Tuesday, September 26, 2006

Last of the pre-Google Liars

Not mine, I could only dream. No, that belongs to this commenter at Tom Maguire's house. Read the post and the discussion that follows.

Meanwhile, at RealClearPolitics Dennis Byrne weighs in with this:

Bristling at evidence that Clinton and his administration were wavering and indecisive, the letter asserted that the president aggressively tried to "take a shot at Bin Laden." It cites the 9/11 Commission Report for supposedly giving credit to Clinton for approving "every request made of him by the CIA and the U.S. military involving using force against Bin Laden and al-Qaeda.

This is close enough to the truth to make the "I-didn't-inhale" and "I-didn't-have-sex-with-that-woman" Clinton think he can get away with it. But it is far enough away from the truth to be classified as, if not a bold lie, an artless equivocation.

As usual, Clinton figures that the rest of us are too stupid or lazy to look it up for ourselves. And having read the complete report when it came out more than two years ago, I think it is an inescapable fact that a vacillating, equivocating administration had more than one opportunity to take out terrorist mastermind Bin Laden, but blew it.

And as TM points out, plenty of folks have:

The Bill Clinton - Chris Wallace interview has brought out the fact-checkers:

Patterico finds that, contra Clinton, Fox News has asked a Bush official the same "connect the dots" questions that were put to Clinton;

Jim Geraghty at NRO pummels Clinton's notion that Osama was not part of the Somalia story;

...

MORE: Jake Tapper of ABC News sets Clinton straight on the notion that evil righties did not support his cruise missile attack into Afghanistan abd the Sudan in 1998.

But let me add this! Mr. Tapper presents the "next-day" reaction to the attacks; as questions emerged about just what target we had hit in the Sudan (pharmaceutical factory? milk factory?), critics also emerged. Chris Hitchens certainly comes to mind, as does Jimmy Carter; Clinton's defenders will want to probe a bit to support his assertion that the criticism came from the right.

This summary from Ryan Hendrickson, written in 2002, agrees with Mr.
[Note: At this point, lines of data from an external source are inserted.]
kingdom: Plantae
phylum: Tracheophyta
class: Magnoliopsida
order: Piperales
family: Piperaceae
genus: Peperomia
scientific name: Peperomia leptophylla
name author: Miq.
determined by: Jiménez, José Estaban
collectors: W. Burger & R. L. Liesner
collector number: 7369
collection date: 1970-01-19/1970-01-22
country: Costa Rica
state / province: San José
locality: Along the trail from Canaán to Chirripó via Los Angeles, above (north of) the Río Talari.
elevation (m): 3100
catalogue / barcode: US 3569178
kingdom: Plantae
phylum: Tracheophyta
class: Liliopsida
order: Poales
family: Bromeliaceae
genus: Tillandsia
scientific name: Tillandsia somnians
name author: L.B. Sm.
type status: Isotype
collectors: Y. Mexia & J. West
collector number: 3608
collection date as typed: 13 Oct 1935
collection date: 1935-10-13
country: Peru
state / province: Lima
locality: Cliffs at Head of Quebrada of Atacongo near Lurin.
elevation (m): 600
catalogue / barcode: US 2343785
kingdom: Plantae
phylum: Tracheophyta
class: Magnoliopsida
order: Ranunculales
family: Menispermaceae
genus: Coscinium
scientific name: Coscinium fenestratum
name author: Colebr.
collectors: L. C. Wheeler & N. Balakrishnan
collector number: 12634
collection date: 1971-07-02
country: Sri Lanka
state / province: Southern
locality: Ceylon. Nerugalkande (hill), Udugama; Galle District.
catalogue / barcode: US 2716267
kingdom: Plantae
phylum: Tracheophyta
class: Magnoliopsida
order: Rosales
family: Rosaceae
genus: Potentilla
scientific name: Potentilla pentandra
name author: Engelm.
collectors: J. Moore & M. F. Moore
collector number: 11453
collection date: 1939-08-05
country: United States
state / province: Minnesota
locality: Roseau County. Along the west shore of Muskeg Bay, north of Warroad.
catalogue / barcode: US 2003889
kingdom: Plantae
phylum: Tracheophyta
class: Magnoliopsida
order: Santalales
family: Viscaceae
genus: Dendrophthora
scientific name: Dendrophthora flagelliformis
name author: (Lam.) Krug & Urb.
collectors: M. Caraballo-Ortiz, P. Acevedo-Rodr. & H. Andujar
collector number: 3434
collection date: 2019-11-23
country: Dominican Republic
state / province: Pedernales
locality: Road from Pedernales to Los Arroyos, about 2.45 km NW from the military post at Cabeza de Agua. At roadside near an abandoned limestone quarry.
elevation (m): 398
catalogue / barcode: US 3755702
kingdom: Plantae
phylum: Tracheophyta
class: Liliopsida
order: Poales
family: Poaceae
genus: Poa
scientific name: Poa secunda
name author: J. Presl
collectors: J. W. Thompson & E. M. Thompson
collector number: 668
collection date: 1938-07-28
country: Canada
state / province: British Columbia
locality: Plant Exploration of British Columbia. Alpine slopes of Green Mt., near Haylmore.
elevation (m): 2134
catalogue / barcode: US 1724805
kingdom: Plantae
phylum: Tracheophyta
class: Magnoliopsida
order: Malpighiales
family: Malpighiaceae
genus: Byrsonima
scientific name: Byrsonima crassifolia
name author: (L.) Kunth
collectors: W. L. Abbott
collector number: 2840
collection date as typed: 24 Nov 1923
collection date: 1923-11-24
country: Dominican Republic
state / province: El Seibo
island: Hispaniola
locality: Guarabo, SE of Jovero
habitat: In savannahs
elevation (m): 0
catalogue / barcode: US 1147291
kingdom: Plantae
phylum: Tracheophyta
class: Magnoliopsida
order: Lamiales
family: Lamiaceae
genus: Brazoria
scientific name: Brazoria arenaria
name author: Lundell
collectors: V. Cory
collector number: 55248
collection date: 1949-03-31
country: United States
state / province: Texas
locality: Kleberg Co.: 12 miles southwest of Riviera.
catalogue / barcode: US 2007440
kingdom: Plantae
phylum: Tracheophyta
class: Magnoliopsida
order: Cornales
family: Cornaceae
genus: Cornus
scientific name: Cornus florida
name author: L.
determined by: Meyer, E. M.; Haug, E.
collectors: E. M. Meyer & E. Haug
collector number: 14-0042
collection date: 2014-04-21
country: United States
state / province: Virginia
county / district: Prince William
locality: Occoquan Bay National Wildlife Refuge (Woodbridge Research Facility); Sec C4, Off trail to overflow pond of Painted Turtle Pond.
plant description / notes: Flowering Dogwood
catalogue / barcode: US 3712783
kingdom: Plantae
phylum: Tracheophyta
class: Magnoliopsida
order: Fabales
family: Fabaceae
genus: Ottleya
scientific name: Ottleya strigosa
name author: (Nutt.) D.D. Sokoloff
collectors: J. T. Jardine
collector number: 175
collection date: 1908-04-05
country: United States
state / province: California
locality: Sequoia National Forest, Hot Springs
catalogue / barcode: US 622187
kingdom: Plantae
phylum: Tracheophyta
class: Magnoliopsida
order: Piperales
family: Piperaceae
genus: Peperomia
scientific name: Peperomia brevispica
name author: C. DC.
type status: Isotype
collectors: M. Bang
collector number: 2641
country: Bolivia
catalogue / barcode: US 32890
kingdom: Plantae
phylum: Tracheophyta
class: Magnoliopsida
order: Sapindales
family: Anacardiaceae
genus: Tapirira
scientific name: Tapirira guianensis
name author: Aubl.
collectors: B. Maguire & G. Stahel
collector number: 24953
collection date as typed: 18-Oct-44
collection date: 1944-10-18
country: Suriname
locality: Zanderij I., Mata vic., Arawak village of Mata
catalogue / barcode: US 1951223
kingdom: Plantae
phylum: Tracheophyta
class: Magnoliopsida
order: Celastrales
Tapper's point that the Republican leadership was on board and reinforces his point that Clinton's real problem was with the press...

So what accounts for the inaccuracies in Mr. Clinton's tirade? Was he caught up in the moment, saying what comes to mind, minus the certainty of proper research? No, that doesn't play to type.

If he were an amateur pundit (think 99.9% of bloggers for instance), I could buy that. But remember, Bill Clinton is one of the smartest men to hold the office of President in quite some time. Not to mention the fact that he was defending his policies...eight years worth in which you'd assume he's a primary actor.

So what accounts for the inaccuracies in his defense?